BEGIN

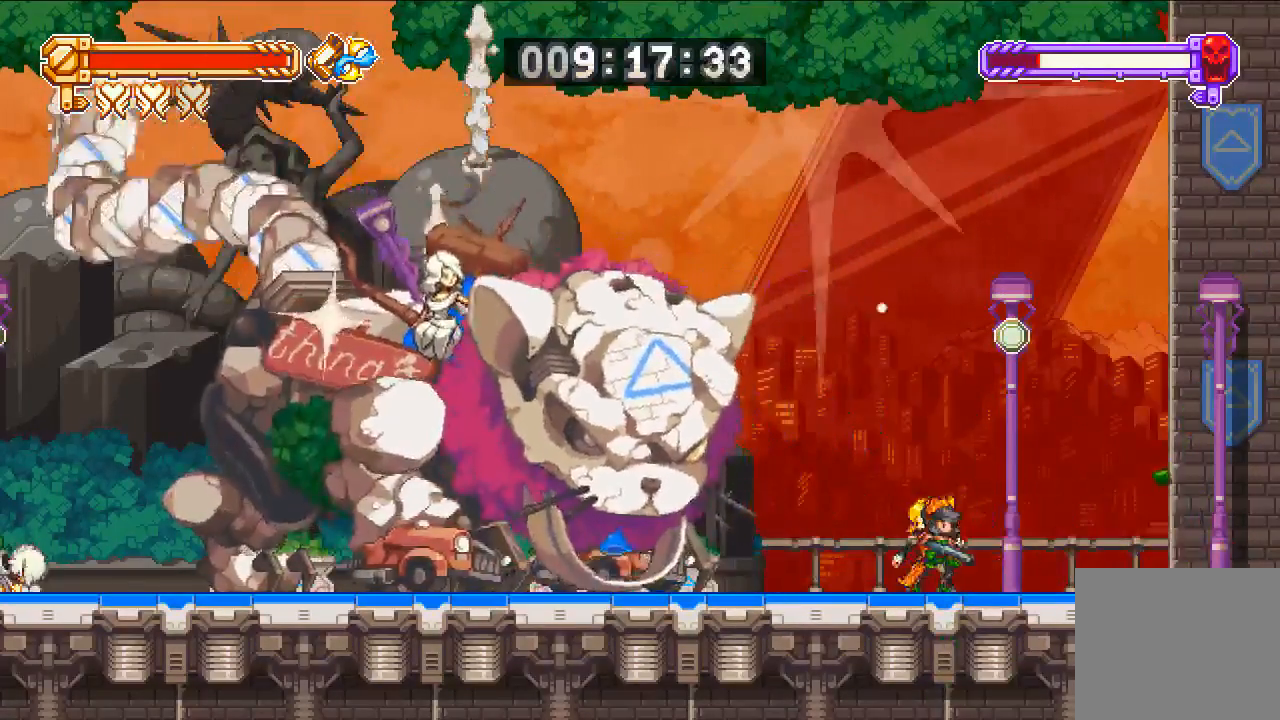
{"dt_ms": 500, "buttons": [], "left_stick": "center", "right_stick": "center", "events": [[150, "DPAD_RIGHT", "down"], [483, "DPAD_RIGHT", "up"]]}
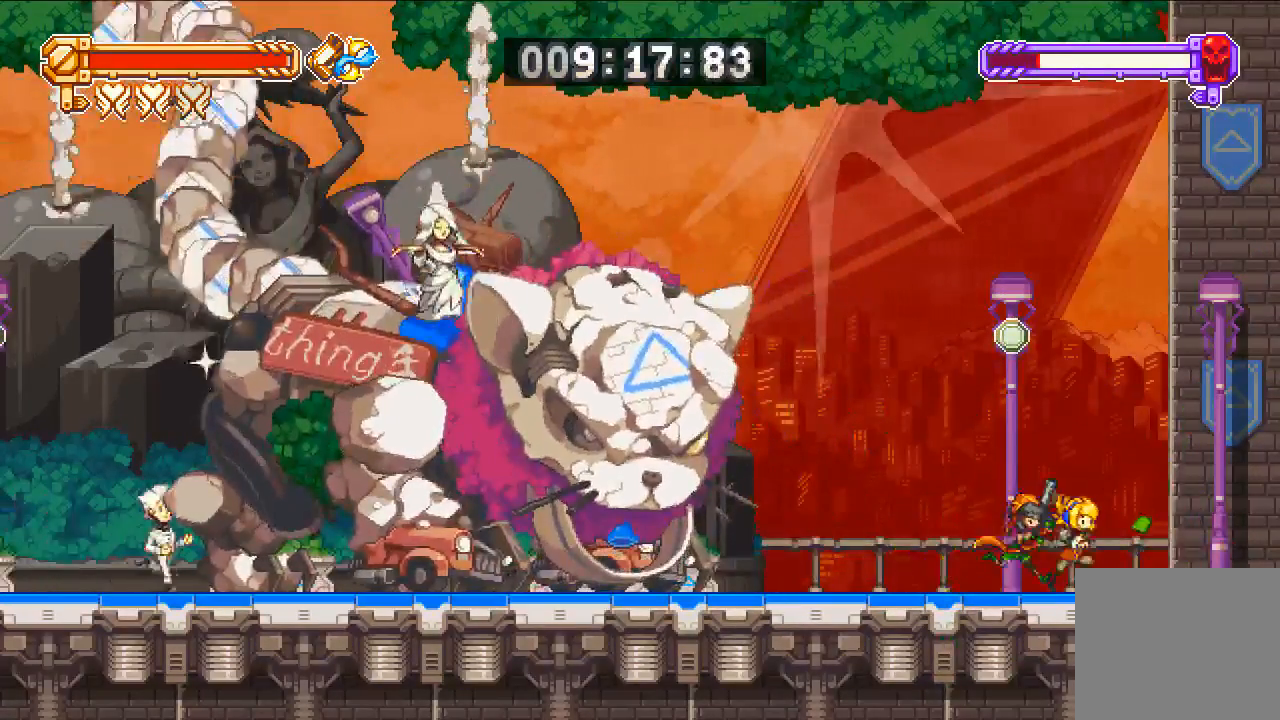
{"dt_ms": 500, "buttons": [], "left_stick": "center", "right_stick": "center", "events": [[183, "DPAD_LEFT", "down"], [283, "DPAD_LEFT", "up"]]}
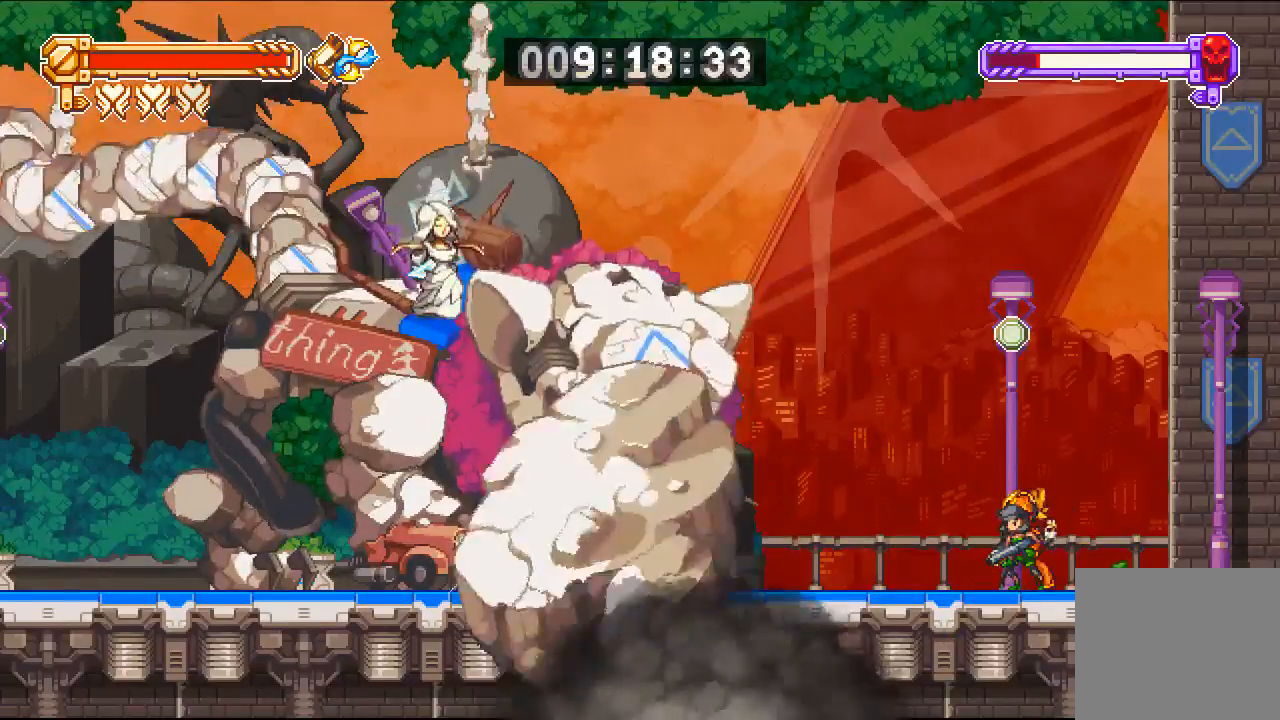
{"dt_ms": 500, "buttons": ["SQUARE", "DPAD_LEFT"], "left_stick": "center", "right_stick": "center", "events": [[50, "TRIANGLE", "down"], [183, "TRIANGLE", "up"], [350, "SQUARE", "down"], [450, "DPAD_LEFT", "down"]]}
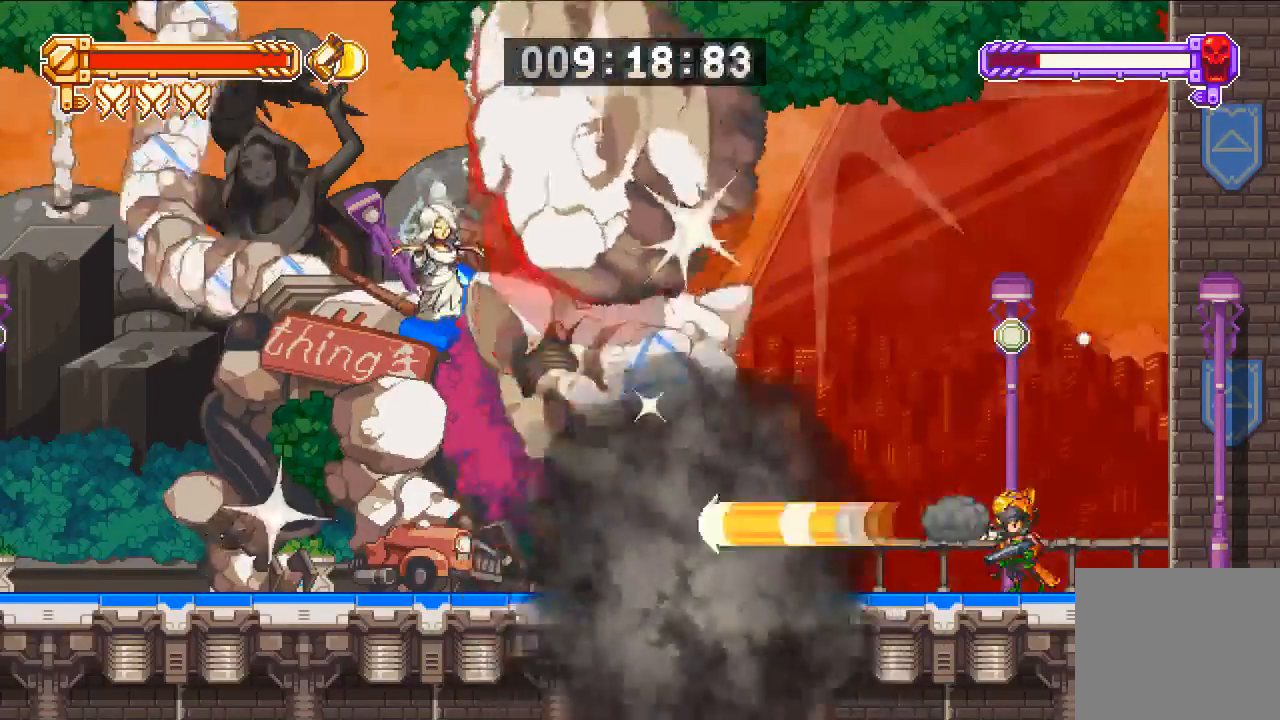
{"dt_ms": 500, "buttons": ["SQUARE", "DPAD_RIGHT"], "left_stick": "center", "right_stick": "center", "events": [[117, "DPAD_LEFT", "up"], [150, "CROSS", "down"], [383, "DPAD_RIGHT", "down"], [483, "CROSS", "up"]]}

END
BEGIN

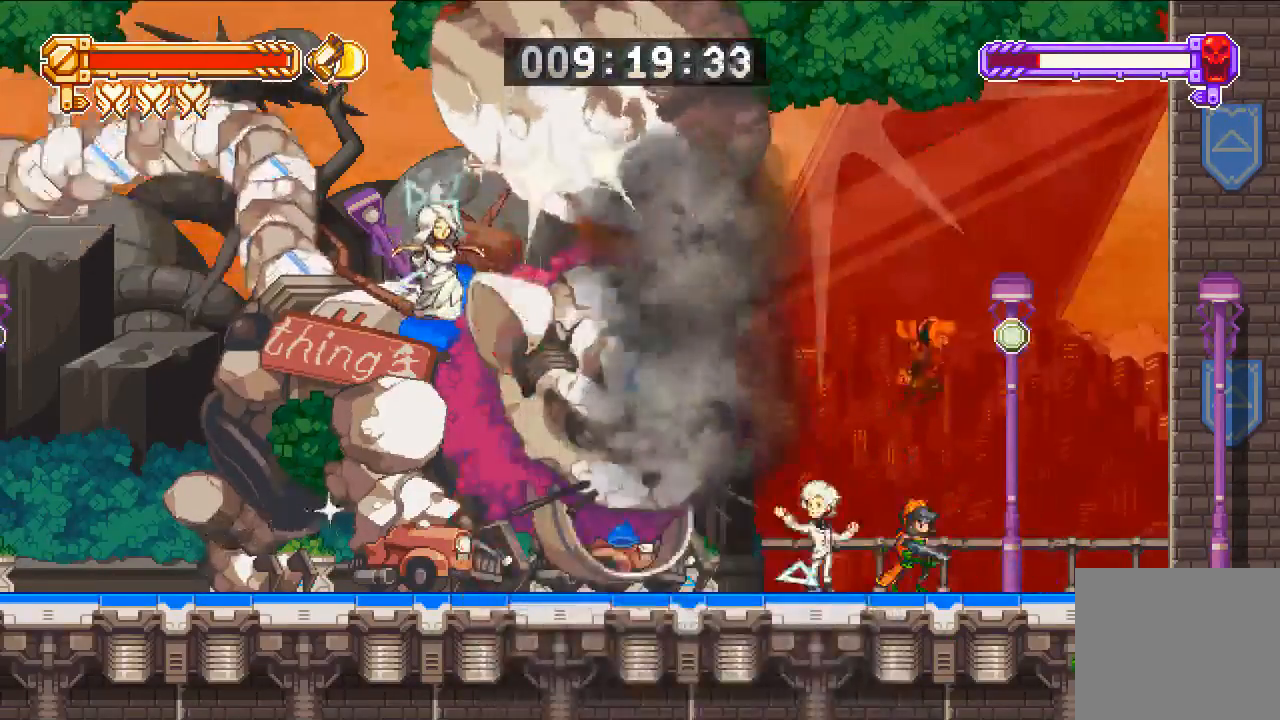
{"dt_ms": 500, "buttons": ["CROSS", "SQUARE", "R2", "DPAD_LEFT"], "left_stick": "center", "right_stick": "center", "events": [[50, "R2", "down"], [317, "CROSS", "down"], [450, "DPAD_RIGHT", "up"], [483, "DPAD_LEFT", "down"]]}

END

WHAT IS REQUIRED:
Among the lines above, count those containing the string "CROSS"; please give the count alone.

SOLUTION FOR THIS PROBLEM:
2